Commit Graph

The underlying data structure powering GoatDB is a commit graph. If you’ve ever worked with a Distributed Version Control System (DVCS) like Git, this concept should feel quite familiar. However, unlike some DVCS, GoatDB’s commit graph is append-only, meaning that commits can only be added, not deleted. Notably, an append-only commit graph is a type of Conflict-Free Replicated Data Structure (CRDT), which contributes to GoatDB’s scalability and performance. The commit graph acts as a logical clock similar to Merkle-CRDTs, thus ensuring Causal Consistency in the presence of offline editing.

Simply put, all data creation and editing operations in GoatDB append new commits to the replicated commit graph. The commit graph is then synchronized in the background, in real-time, with other nodes in the network.

Each commit in the graph is signed with the private key of the node that created it. This enables the network to verify the graph and ensures that:

  1. All commits were created by known, trusted nodes.
  2. Each commit edited only what was allowed, effectively enforcing permissions retroactively. A commit that appears to perform unauthorized modifications is simply ignored by the network.

The length of the commit graph—that is, how much history is retained—determines the maximum supported offline period. For example, if configured to retain two weeks of history, clients can go offline for up to two weeks and still rejoin the network and merge their offline edits.

An example of a real world commit graph being edited by two users in realtime

Creation Process

When creating a new commit, a node follows the procedure below:

  1. Capture the state of the data in a commit format.
  2. Apply delta compression.
  3. Sign the result with the node’s private key.
  4. Write the new commit to the replicated graph.

Delta Compression

Like any other compression strategy, delta compression usually reduces the size of the data, but not always. Consider, for example, the case of deleting an entire document. Attempting to delta-compress it would result in the entire original document being encoded as the delta, whereas storing the actual empty document would obviously be more compact. Additionally, reading a delta-compressed commit incurs a small performance penalty, as the system needs to reapply the patches.

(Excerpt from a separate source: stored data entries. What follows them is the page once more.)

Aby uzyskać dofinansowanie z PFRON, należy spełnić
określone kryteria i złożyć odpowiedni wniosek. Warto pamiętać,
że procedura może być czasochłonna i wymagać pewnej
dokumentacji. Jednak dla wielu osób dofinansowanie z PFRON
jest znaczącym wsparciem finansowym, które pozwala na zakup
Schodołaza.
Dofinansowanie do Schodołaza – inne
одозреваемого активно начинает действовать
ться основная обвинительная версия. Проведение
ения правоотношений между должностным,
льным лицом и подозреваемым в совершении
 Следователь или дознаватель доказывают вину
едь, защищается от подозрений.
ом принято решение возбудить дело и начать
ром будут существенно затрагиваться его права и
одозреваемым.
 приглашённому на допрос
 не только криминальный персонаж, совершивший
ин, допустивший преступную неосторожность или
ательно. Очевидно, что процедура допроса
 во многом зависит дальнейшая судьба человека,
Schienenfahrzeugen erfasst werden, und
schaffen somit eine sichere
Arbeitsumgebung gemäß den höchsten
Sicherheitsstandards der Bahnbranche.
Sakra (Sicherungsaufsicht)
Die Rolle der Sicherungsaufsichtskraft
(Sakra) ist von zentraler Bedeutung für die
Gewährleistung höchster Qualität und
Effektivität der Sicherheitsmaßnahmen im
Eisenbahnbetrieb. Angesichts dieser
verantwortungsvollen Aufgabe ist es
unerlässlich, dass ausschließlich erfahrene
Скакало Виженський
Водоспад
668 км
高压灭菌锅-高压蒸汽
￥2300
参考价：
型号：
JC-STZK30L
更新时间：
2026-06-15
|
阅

To balance these processes, GoatDB’s implementation first computes a delta-compressed commit and then compares it with the original full snapshot commit. Only if the delta representation is smaller than a predetermined, fixed threshold will it be used; otherwise, the full snapshot will be chosen instead.

Intuitively, one might be tempted to compute deltas from the previous commit, potentially creating a long chain of delta commits. This approach hurts read performance since, to decompress the latest commit, the system must first decompress all of its ancestors. Instead, GoatDB computes deltas relative to the last known full commit.

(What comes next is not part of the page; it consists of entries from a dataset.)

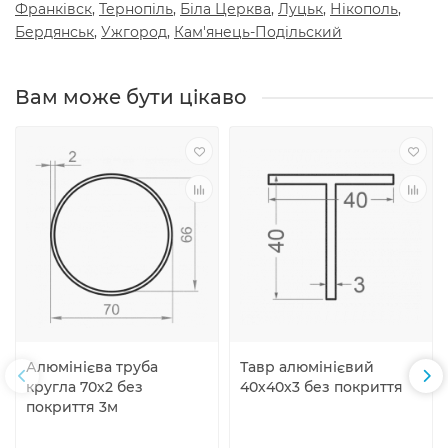
Франкiвск
,
Тернопiль
,
Бiла Церква
,
Луцьк
,
Нiкополь
,
Бердянськ
,
Ужгород
,
Кам'янець-Подiльский
Вам може бути цiкаво
Алюмінієва труба
Тавр алюмінієвий
кругла 70х2 без
40х40х3 без покриття
покриття 3м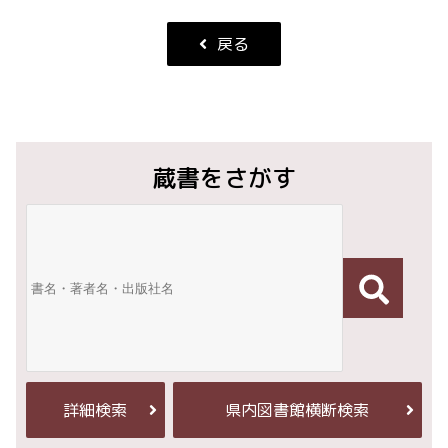
戻る
蔵書をさがす
詳細検索
県内図書館横断検索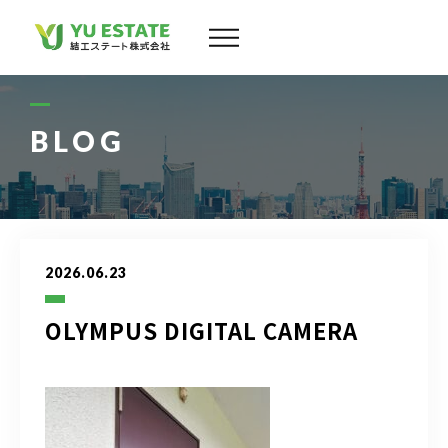
会社案内
サービス
BLOG
物件情報
スタッフ
2026.06.23
実績
OLYMPUS DIGITAL CAMERA
お客様の声
よくある質問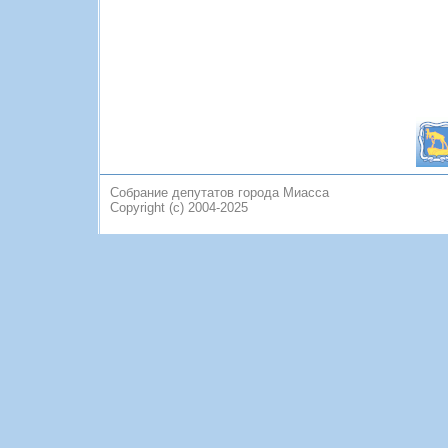
Собрание депутатов города Миасса
Copyright (c) 2004-2025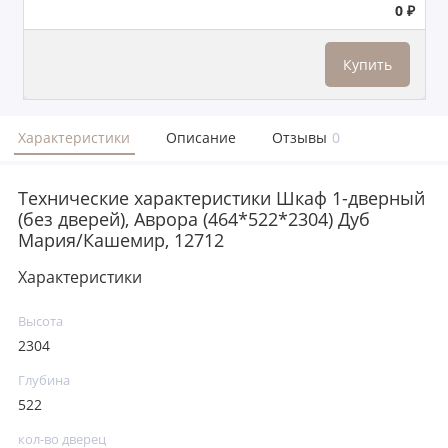
0 ₽
Купить
Характеристики
Описание
Отзывы
0
Технические характеристики Шкаф 1-дверный
(без дверей), Аврора (464*522*2304) Дуб
Мария/Кашемир, 12712
Характеристики
Высота
2304
Глубина
522
кол-во дверец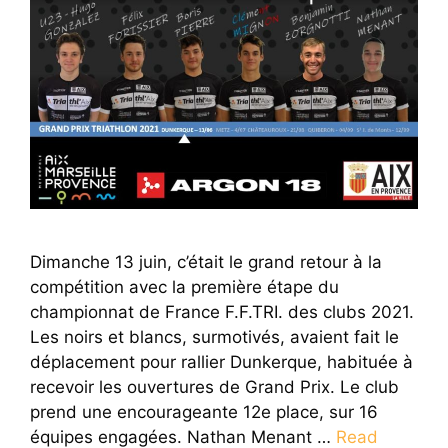
Dimanche 13 juin, c’était le grand retour à la
compétition avec la première étape du
championnat de France F.F.TRI. des clubs 2021.
Les noirs et blancs, surmotivés, avaient fait le
déplacement pour rallier Dunkerque, habituée à
recevoir les ouvertures de Grand Prix. Le club
prend une encourageante 12e place, sur 16
équipes engagées. Nathan Menant …
Read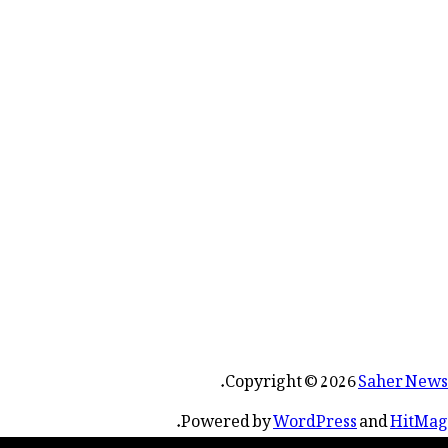
.
Copyright © 2026
Saher News
.
Powered by
WordPress
and
HitMag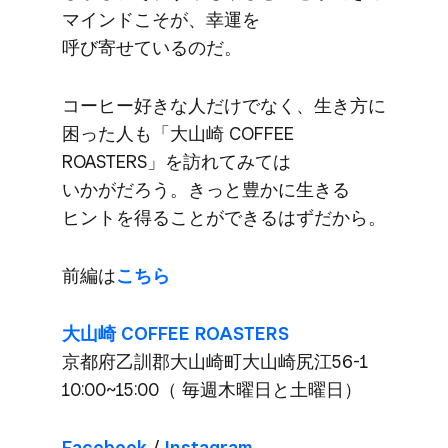
マインドこそが、​幸運を​
呼び寄せているのだ。
コーヒー好きな​人だけでなく、​生き方に​
困った​人も​「大山崎 COFFEE
ROASTERS」を​訪れてみては​
いかがだろう。​きっと​豊かに​生きる​
ヒントを​得る​ことができるは​ずだから。
前編は
​こちら
大山崎 COFFEE ROASTERS
京都府乙訓郡大山崎町大山崎尻江56-1
10:00~15:00​（ 毎週​木曜日と​土曜日）
Facebook
/
Instagram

For example, consider the chain of commits:

A < B < C

Here, A is a full snapshot, while B and C are delta-compressed. B computes its patches relative to A, and C also computes its patches relative to A. This ensures that when reading delta-compressed commits, the reader needs to consider only one other commit. Because this base commit is likely shared by other delta-compressed commits, it is a good candidate for caching.

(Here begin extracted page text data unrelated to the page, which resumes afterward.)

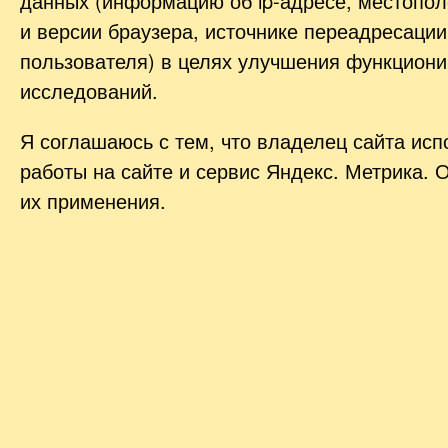
данных (информацию об
ip-адресе
, местопол
и версии браузера, источнике переадресации
пользователя) в целях улучшения функциони
исследований.
Я соглашаюсь с тем, что владелец сайта ис
работы на сайте и сервис Яндекс. Метрика. 
их применения.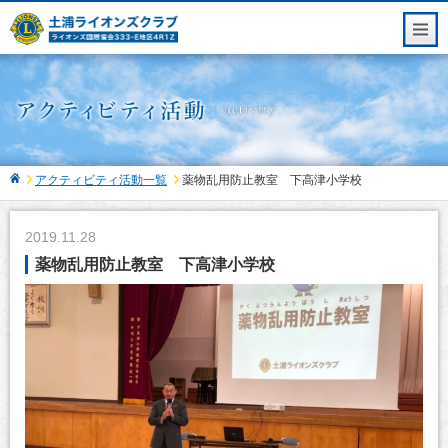
アクティビティ活動一覧
薬物乱用防止教室 下高津小学校
2019.11.28
薬物乱用防止教室 下高津小学校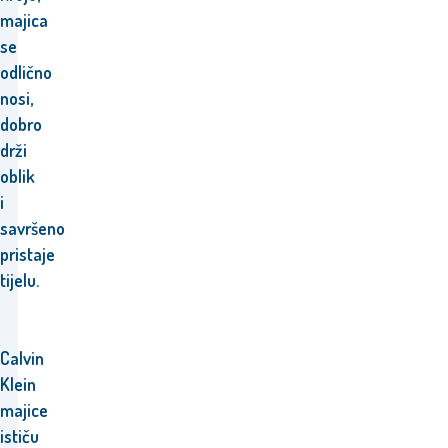
majica
se
odlično
nosi,
dobro
drži
oblik
i
savršeno
pristaje
tijelu.
Calvin
Klein
majice
ističu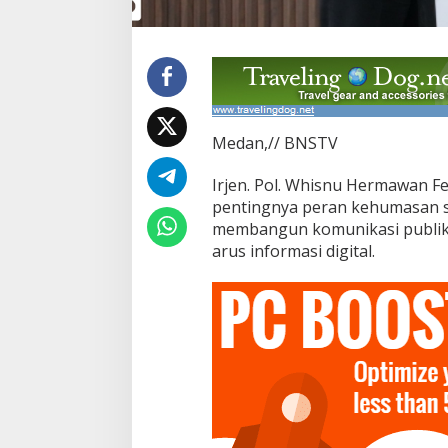
a
p
t
i
f
d
i
E
Medan,// BNSTV
r
a
Irjen. Pol. Whisnu Hermawan Fe
D
i
pentingnya peran kehumasan 
g
membangun komunikasi publik y
i
arus informasi digital.
t
a
l
,
P
e
r
k
u
a
t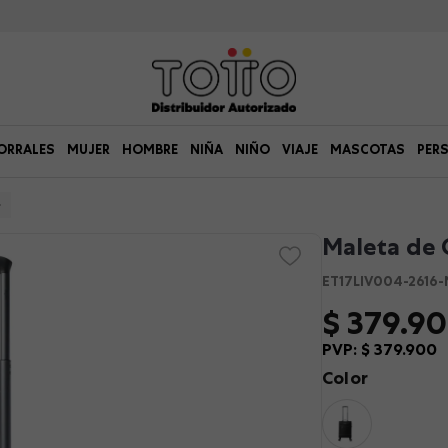
ORRALES
MUJER
HOMBRE
NIÑA
NIÑO
VIAJE
MASCOTAS
PER
Maleta de C
ET17LIV004-2616-
$
379
.
90
PVP:
$
379
.
900
Color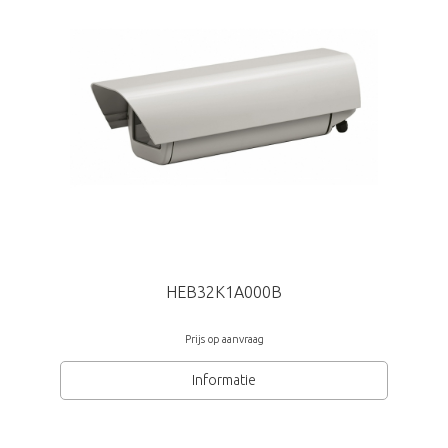
HEB32K1A000B
Prijs op aanvraag
Informatie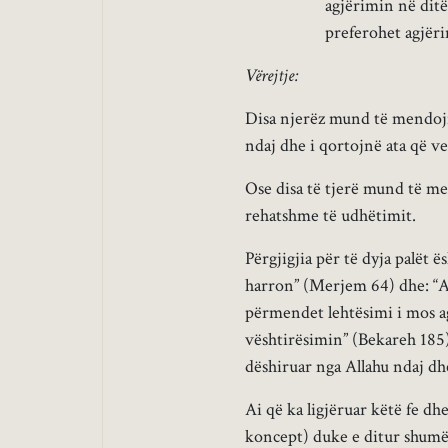
agjërimin në ditë
preferohet agjëri
Vërejtje:
Disa njerëz mund të mendojn
ndaj dhe i qortojnë ata që v
Ose disa të tjerë mund të me
rehatshme të udhëtimit.
Përgjigjia për të dyja palët 
harron” (Merjem 64) dhe: “Al
përmendet lehtësimi i mos ag
vështirësimin” (Bekareh 185)
dëshiruar nga Allahu ndaj dhe
Ai që ka ligjëruar këtë fe dh
koncept) duke e ditur shumë 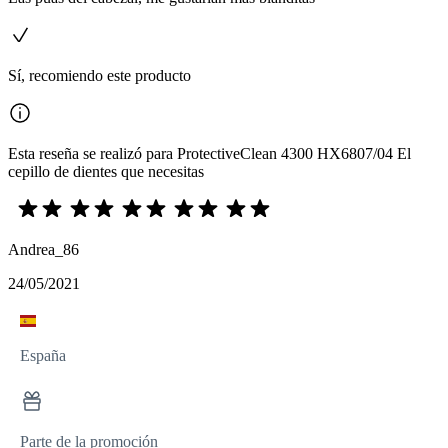
Sí, recomiendo este producto
Esta reseña se realizó para ProtectiveClean 4300 HX6807/04 El
cepillo de dientes que necesitas
Andrea_86
24/05/2021
España
Parte de la promoción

Another potential issue with delta compression is the loss of the base version. If the base version is lost or corrupted, the entire chain of dependent commits becomes unreadable. To mitigate this risk, GoatDB periodically (approximately every 20 commits) enforces the creation of a full snapshot commit, even if delta compression would otherwise be more efficient. This increases the system’s reliability by avoiding long chains of delta-compressed commits, at the cost of minimal performance overhead.